Anti-Aging Benefits of Caloric Restriction Demonstrated at the Cellular Level – Innovita Research

Anti-Aging Benefits of Caloric Restriction Demonstrated at the Cellular Level

A study published in the academic journal Cell on 27 February 2020 concludes that reducing one’s caloric intake could reduce inflammation throughout the body, delay the onset of age-related diseases, and prolong lifespan.

“We already knew that calorie restriction increases life span, but now we’ve shown all the changes that occur at a single-cell level to cause that,” said senior author Professor Juan Carlos Izpisua Belmonte. “This gives us targets that we may eventually be able to act on with drugs to treat aging in humans.”

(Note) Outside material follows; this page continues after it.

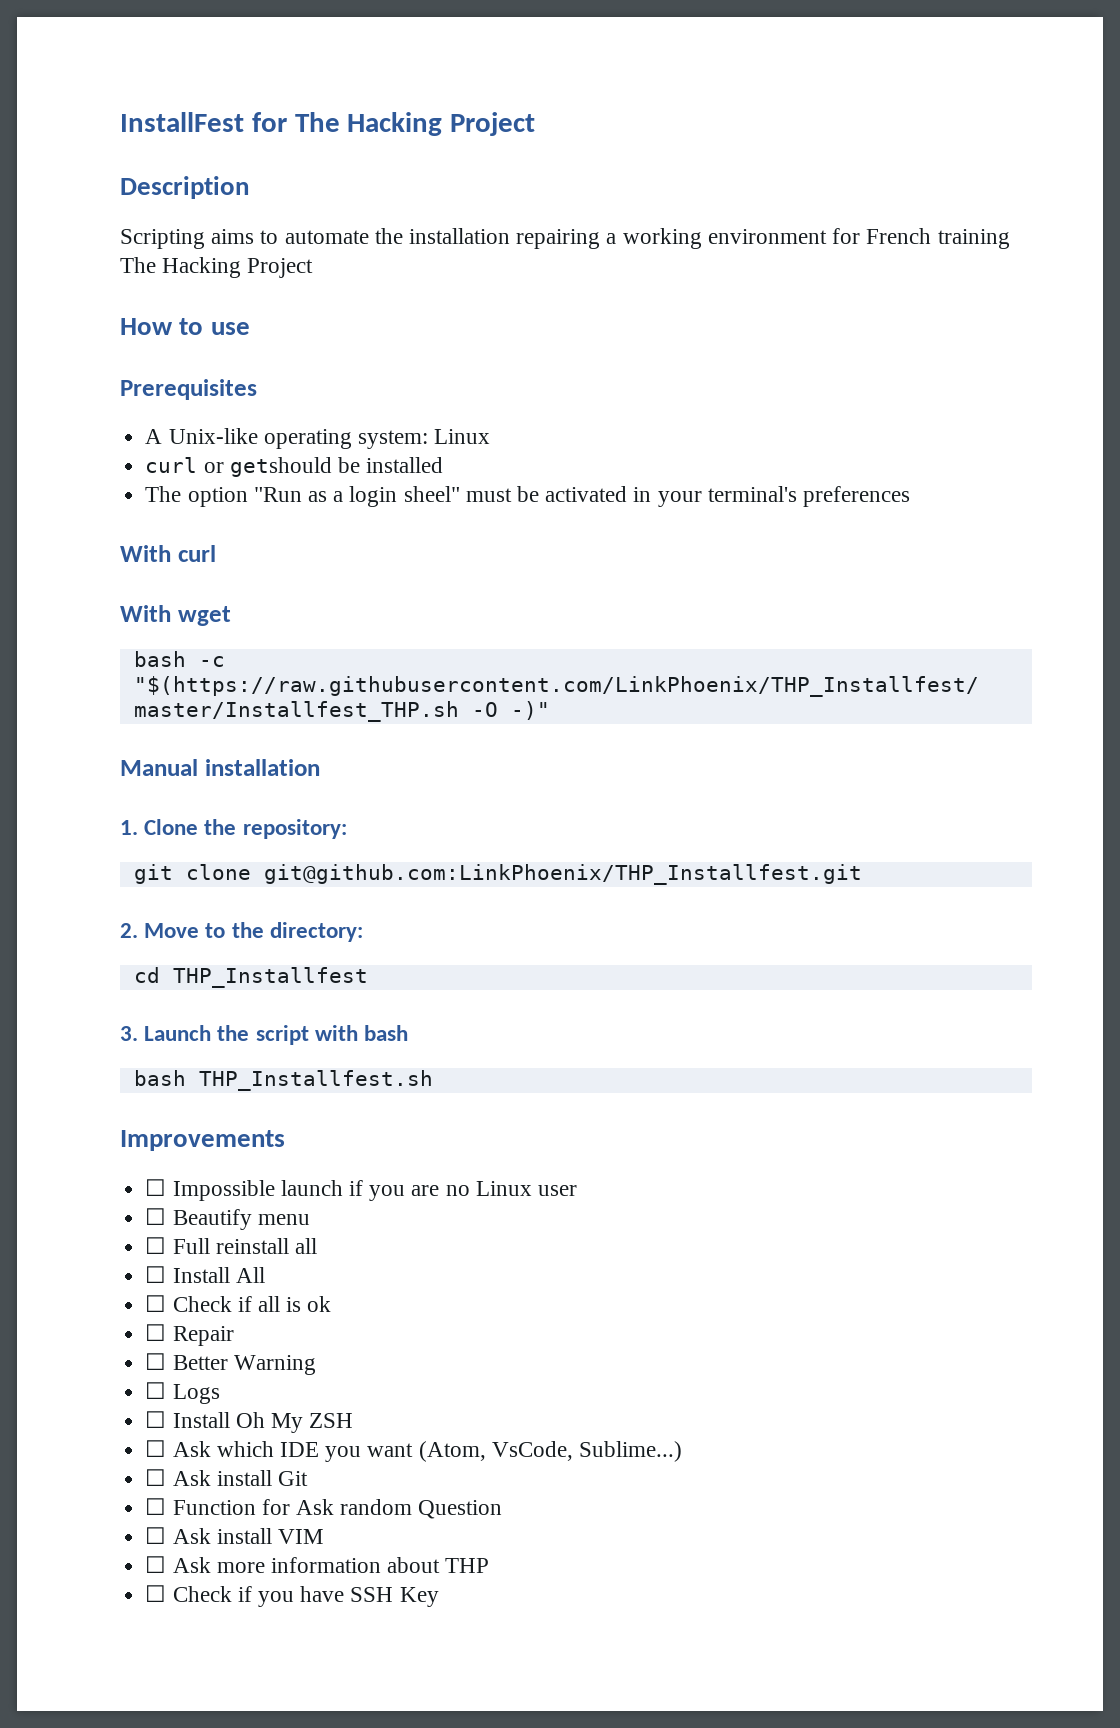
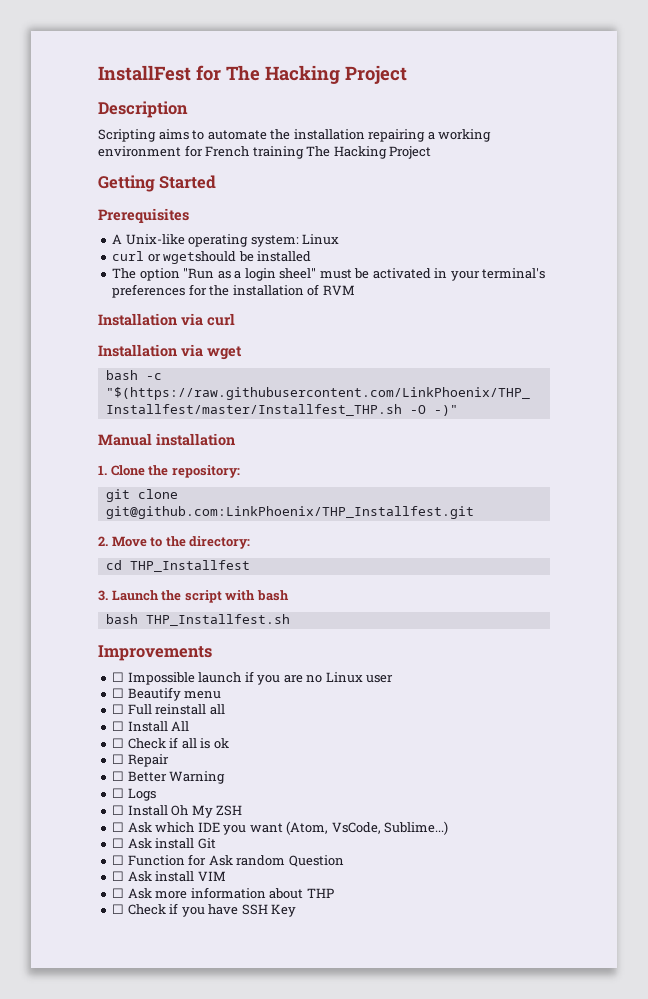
[120,318,250,335] How to use -> [98,175,217,192] Getting Started
[229,457,332,477] getshould -> [163,251,237,264] wgetshould
[120,545,171,562] // With -> [188,284,355,296] [98,313,203,326] for the installation of RVM // Installation via
[120,605,171,622] With -> [98,344,203,357] Installation via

In the study, Belmonte and colleagues compared the health of rats who ate 30 per cent fewer calories to rats on normal diets. The experiment took place over a period of 9 months – from age 18 months to 27 months, which is roughly equivalent to a human following a calorie-restricted diet from age 50 to age 70.

Throughout the study, the researchers isolated and analysed a total of 168,703 cells from 40 cell types in 56 individual rats to identify the activity levels of different genes, and examined the overall composition of cell types within any given tissue.

Restricting calories has a measurable positive effect on many age-related diseases and other changes in the body. Image:

Upon comparison, the research team found that as many as 57 per cent of the age-related changes in cell composition identified in rats on normal diets did not occur in their peers put on a calorie-restricted diet.

The cells and genes most affected by the diet were those related to immunity, inflammation and lipid metabolism. Rats in the intervention group had a significantly lower number of immune cells across their bodies and much less inflammatory gene activation in brown adipose tissue.

One of the key findings of the study was that Ybx1 – a transcription factor which scientists believe to be related to aging processes in the body – was significantly altered by the diet in 23 different cell types.

“People say that ‘you are what you eat,’ and we’re finding that to be true in lots of ways,” said co-author of the paper Concepcion Rodriguez Esteban. “The state of your cells as you age clearly depends on your interactions with your environment, which includes what and how much you eat.”

The team is now working on identifying aging drug targets and developing different strategies which could be deployed to increase the human life and health span.